Machine Learning Serving focused on GenAI & LLMs with simplicity as the top priority.
Stable:
pip install FastServeAI
Latest:
pip install git+https://github.com/gradsflow/fastserve-ai.git@main
YouTube: How to serve your own GPT like LLM in 1 minute with FastServe.
To serve a custom model, you will have to implement handle
method for FastServe
that processes a batch of inputs and
returns the response as a list.
from fastserve import FastServe
class MyModelServing(FastServe):
def __init__(self):
super().__init__(batch_size=2, timeout=0.1)

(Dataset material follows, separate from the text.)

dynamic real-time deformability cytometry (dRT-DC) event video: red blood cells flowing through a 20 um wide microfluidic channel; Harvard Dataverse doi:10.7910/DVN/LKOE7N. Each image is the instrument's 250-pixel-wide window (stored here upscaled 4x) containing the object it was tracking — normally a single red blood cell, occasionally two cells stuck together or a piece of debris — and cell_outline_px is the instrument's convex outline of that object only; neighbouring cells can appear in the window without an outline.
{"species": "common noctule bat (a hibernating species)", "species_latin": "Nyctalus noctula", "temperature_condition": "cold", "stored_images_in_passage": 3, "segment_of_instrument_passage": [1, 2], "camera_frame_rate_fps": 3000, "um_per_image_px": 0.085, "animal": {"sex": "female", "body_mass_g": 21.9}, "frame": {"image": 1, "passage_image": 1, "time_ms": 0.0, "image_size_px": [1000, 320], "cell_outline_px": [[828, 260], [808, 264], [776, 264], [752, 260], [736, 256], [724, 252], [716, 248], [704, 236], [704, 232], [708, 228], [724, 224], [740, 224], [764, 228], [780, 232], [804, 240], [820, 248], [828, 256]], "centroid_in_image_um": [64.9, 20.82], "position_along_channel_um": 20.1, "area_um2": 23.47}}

self.model = create_model(...)
def handle(self, batch: List[BaseRequest]) -> List[float]:
inputs = [b.request for b in batch]
response = self.model(inputs)
return response
app = MyModelServing()
app.run_server()
You can run the above script in terminal, and it will launch a FastAPI server for your custom model.
python fastserve.deploy.lightning --filename main.py \
--user LIGHTNING_USERNAME \
--teamspace LIGHTNING_TEAMSPACE \
--machine "CPU" # T4, A10G or A10G_X_4
Install in editable mode:
git clone https://github.com/gradsflow/fastserve-ai.git
cd fastserve
pip install -e .
Create a new branch
git checkout -b <new-branch>
Make your changes, commit and create a PR.